Self-ensembling for visual domain adaptation
Geoffrey French, Michal Mackiewicz, Mark Fisher
TL;DR
This work extends self-ensembling via the mean teacher framework to visual domain adaptation, addressing the challenge of transferring knowledge from labeled source data to unlabeled target data. It introduces a two-path architecture with domain-specific batch normalization, plus strategies such as confidence thresholding, targeted data augmentation, and a class balance loss to stabilize training and counteract imbalanced target distributions. The method achieves state-of-the-art results on multiple small-image benchmarks and wins the VisDA-2017 challenge, often approaching supervised performance on digits datasets. Overall, the approach demonstrates that distribution alignment followed by robust, self-ensembled refinement can yield strong, architecture-agnostic domain adaptation performance.
Abstract
This paper explores the use of self-ensembling for visual domain adaptation problems. Our technique is derived from the mean teacher variant (Tarvainen et al., 2017) of temporal ensembling (Laine et al;, 2017), a technique that achieved state of the art results in the area of semi-supervised learning.

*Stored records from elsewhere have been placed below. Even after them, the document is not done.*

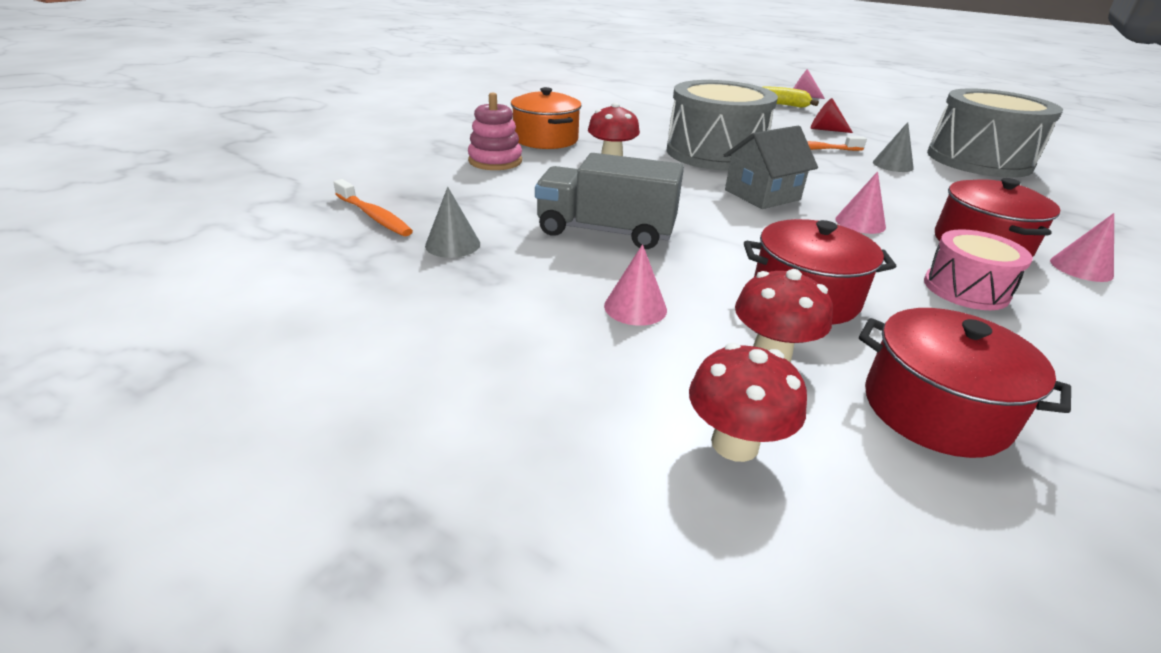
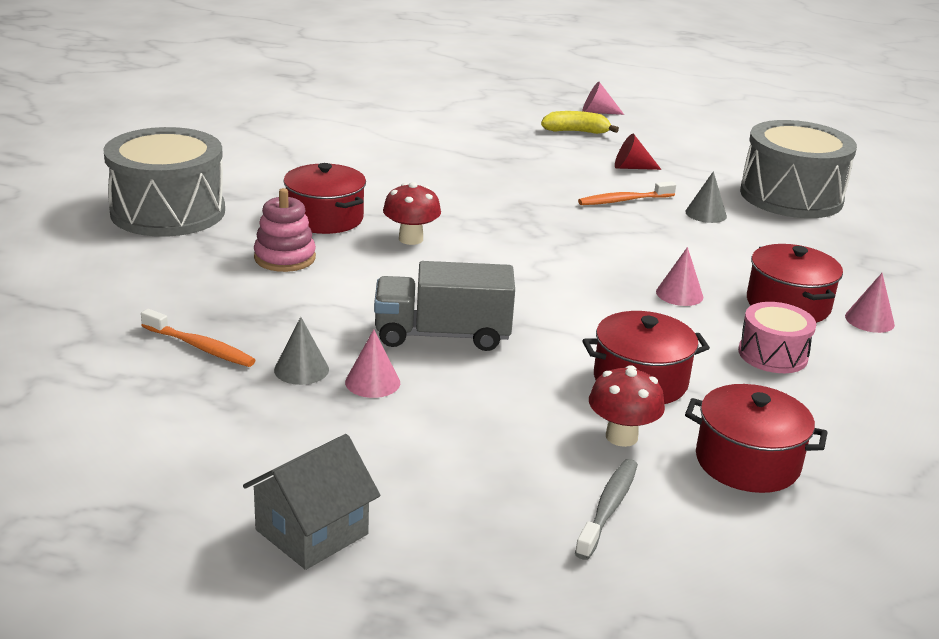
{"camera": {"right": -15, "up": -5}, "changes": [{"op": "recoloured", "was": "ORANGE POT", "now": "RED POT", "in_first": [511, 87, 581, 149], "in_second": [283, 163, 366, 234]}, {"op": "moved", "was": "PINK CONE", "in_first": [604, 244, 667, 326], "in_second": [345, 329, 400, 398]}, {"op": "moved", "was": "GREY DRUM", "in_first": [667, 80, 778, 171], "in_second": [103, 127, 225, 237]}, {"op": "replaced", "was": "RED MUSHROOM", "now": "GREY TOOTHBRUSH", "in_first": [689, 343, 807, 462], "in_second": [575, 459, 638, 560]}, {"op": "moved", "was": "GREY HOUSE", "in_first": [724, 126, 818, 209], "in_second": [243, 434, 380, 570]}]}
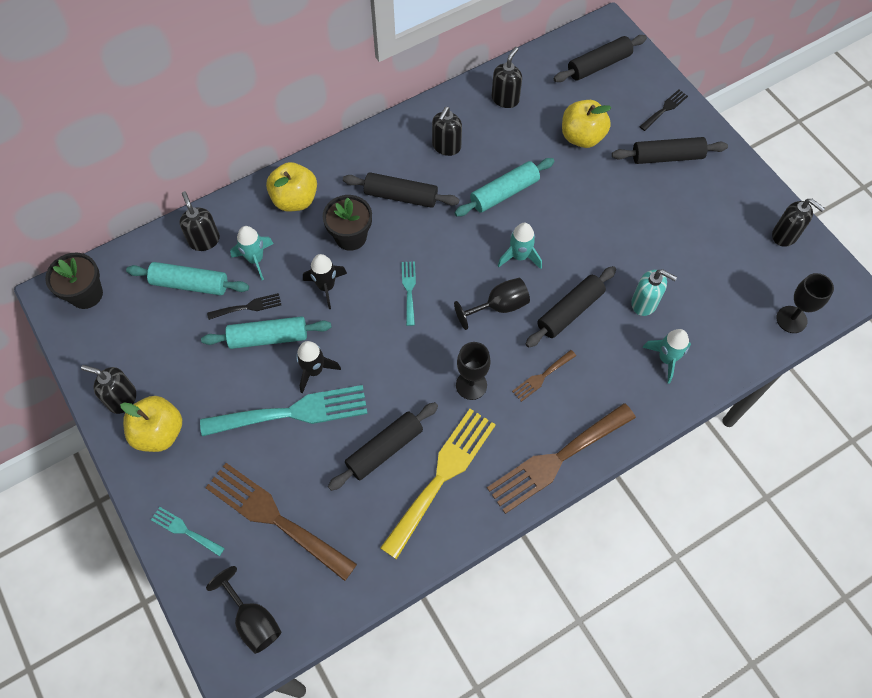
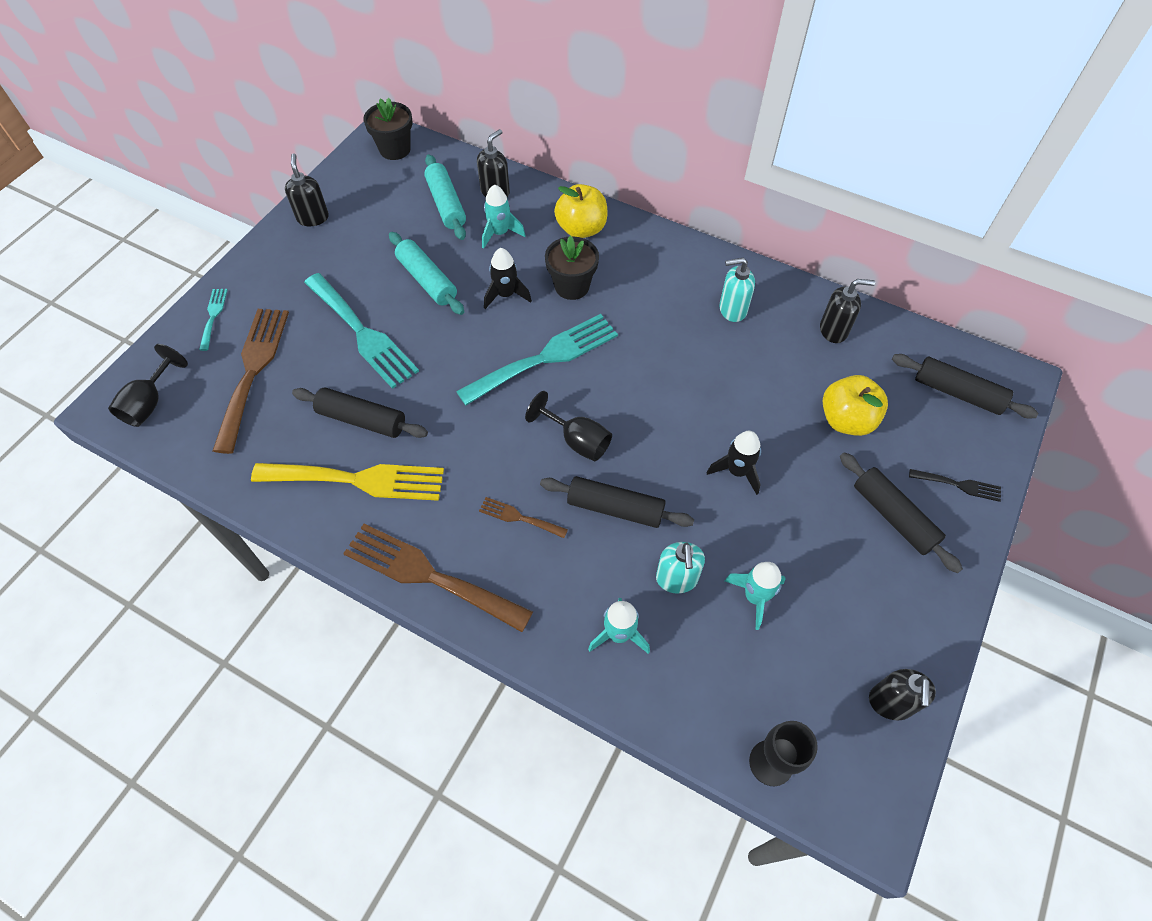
{"camera": {"right": 60, "up": -5}, "changes": [{"op": "removed", "was": "YELLOW APPLE", "in_first": [120, 396, 182, 452]}, {"op": "removed", "was": "BLACK FORK", "in_first": [207, 293, 281, 320]}, {"op": "moved", "was": "BLACK ROCKET", "in_first": [296, 341, 341, 393], "in_second": [707, 431, 761, 495]}, {"op": "removed", "was": "BLACK ROLLING PIN", "in_first": [343, 172, 459, 208]}, {"op": "resized", "was": "TURQUOISE FORK", "in_first": [402, 261, 416, 326], "in_second": [456, 314, 618, 405], "ratio": 2.12}, {"op": "recoloured", "was": "BLACK SOAP DISPENSER", "now": "TURQUOISE SOAP DISPENSER", "in_first": [432, 107, 462, 156], "in_second": [719, 258, 755, 322]}, {"op": "removed", "was": "TURQUOISE ROLLING PIN", "in_first": [455, 158, 555, 217]}, {"op": "removed", "was": "BLACK GOBLET", "in_first": [456, 342, 491, 400]}, {"op": "moved", "was": "TURQUOISE ROCKET", "in_first": [498, 223, 542, 269], "in_second": [725, 562, 786, 630]}]}
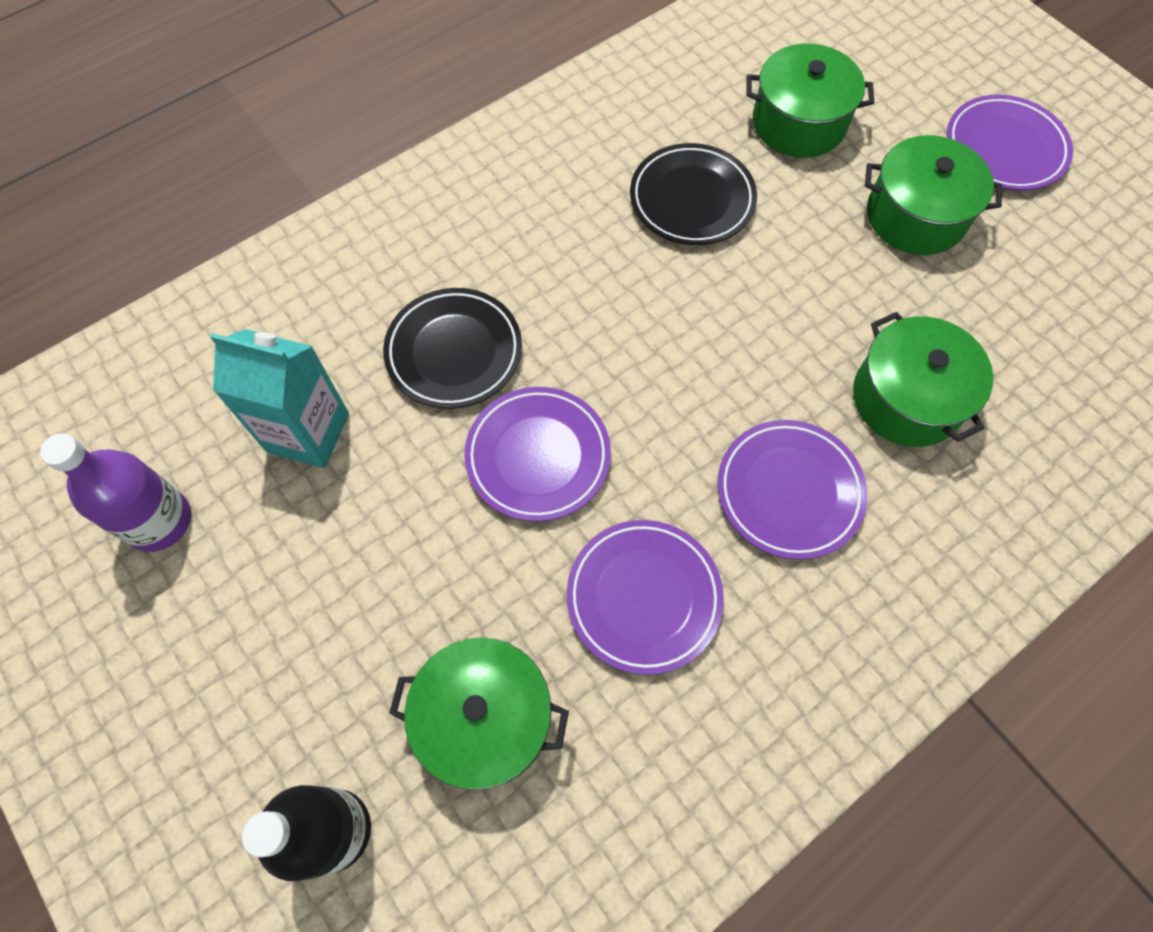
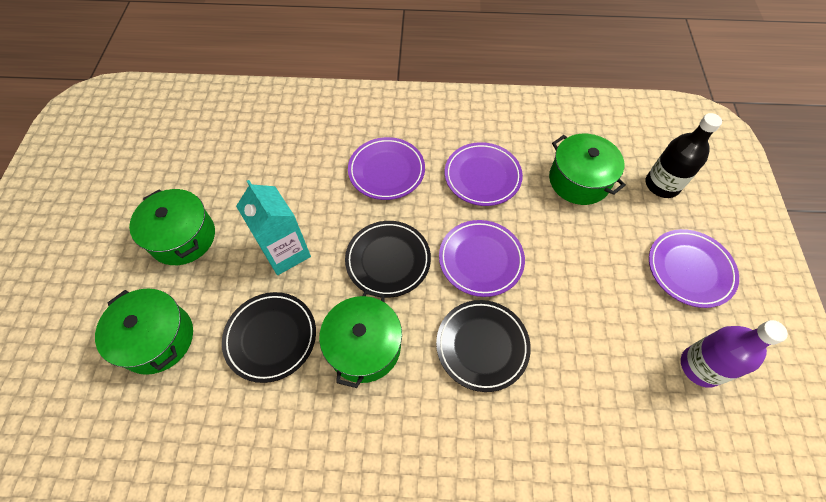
{"camera": {"right": -140, "up": -5}, "changes": [{"op": "moved", "was": "TURQUOISE CARTON", "in_first": [210, 329, 349, 468], "in_second": [236, 180, 311, 275]}, {"op": "moved", "was": "GREEN POT", "in_first": [853, 312, 993, 447], "in_second": [319, 290, 402, 388]}, {"op": "moved", "was": "PURPLE PLATE", "in_first": [947, 95, 1073, 191], "in_second": [649, 229, 739, 308]}, {"op": "added", "now": "BLACK PLATE", "in_second": [345, 221, 431, 298]}]}
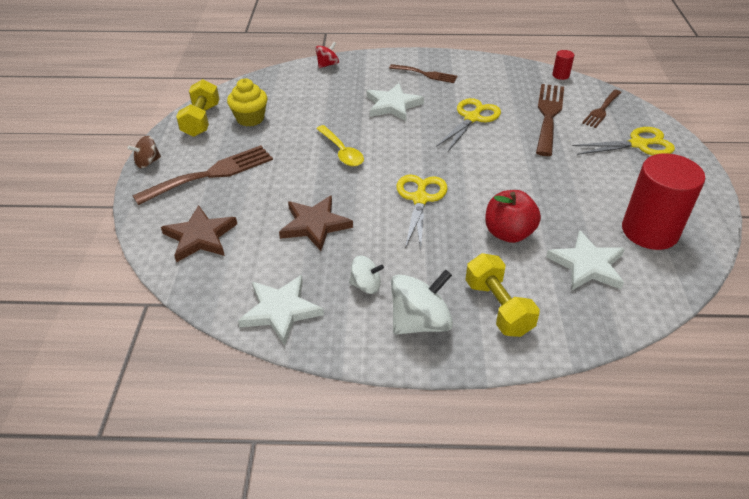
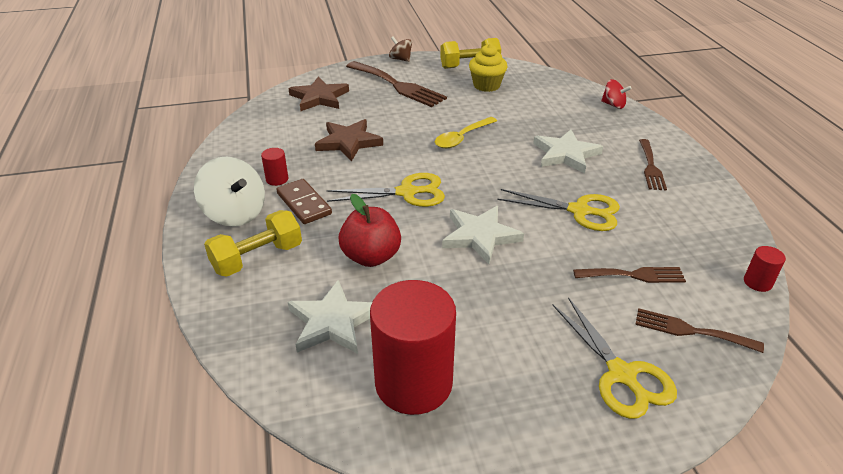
{"camera": {"right": 75, "up": -5}, "changes": [{"op": "moved", "was": "WHITE STAR", "in_first": [238, 275, 324, 345], "in_second": [442, 206, 524, 264]}, {"op": "replaced", "was": "WHITE SPINNING TOP", "now": "RED CYLINDER", "in_first": [349, 255, 384, 294], "in_second": [261, 148, 288, 186]}, {"op": "resized", "was": "BROWN FORK", "in_first": [536, 84, 564, 156], "in_second": [573, 267, 686, 283], "ratio": 0.6}, {"op": "added", "now": "BROWN DOMINO", "in_second": [276, 179, 332, 224]}]}
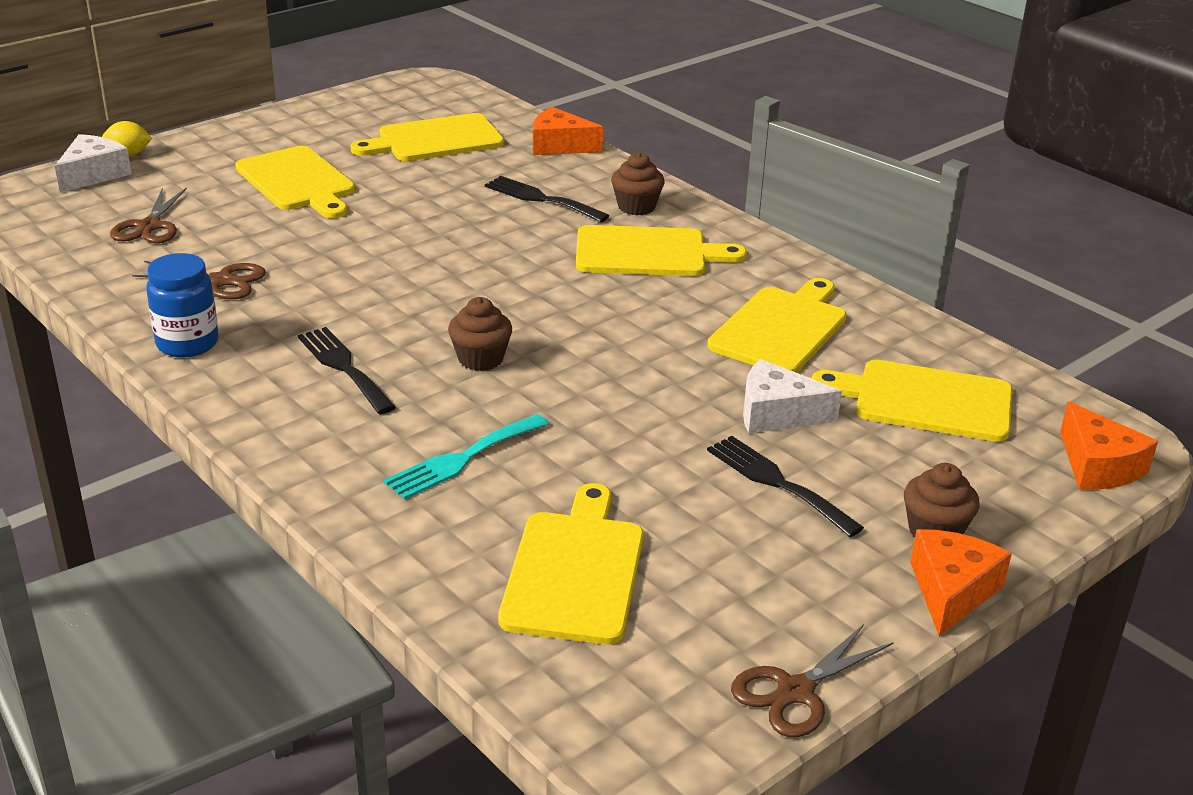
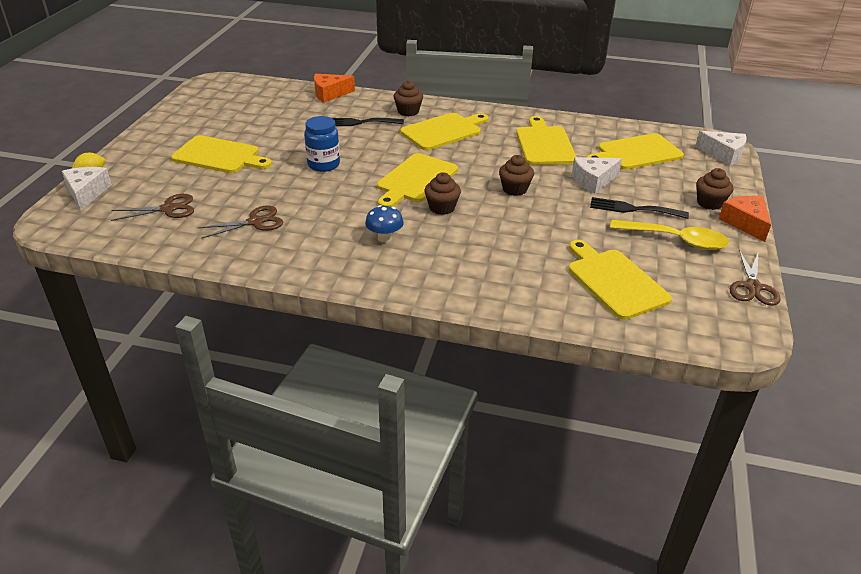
{"camera": {"right": -35, "up": 5}, "changes": [{"op": "turned", "was": "BROWN SCISSORS", "in_first": [110, 187, 187, 243], "in_second": [111, 194, 194, 221], "clockwise": -75}, {"op": "moved", "was": "BLUE JAR", "in_first": [146, 253, 219, 358], "in_second": [304, 116, 340, 172]}, {"op": "replaced", "was": "BLACK FORK", "now": "BLUE MUSHROOM", "in_first": [298, 327, 396, 414], "in_second": [365, 205, 404, 243]}, {"op": "moved", "was": "YELLOW CUTTING BOARD", "in_first": [350, 113, 504, 161], "in_second": [377, 153, 458, 207]}, {"op": "removed", "was": "TURQUOISE FORK", "in_first": [384, 414, 549, 500]}, {"op": "recoloured", "was": "ORANGE CHEESE", "now": "WHITE CHEESE", "in_first": [1060, 402, 1158, 490], "in_second": [695, 131, 747, 166]}, {"op": "added", "now": "BROWN CUPCAKE", "in_second": [499, 155, 534, 196]}, {"op": "added", "now": "YELLOW SPOON", "in_second": [610, 220, 729, 250]}]}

We introduce a number of modifications to their approach for challenging domain adaptation scenarios and evaluate its effectiveness. Our approach achieves state of the art results in a variety of benchmarks, including our winning entry in the VISDA-2017 visual domain adaptation challenge. In small image benchmarks, our algorithm not only outperforms prior art, but can also achieve accuracy that is close to that of a classifier trained in a supervised fashion.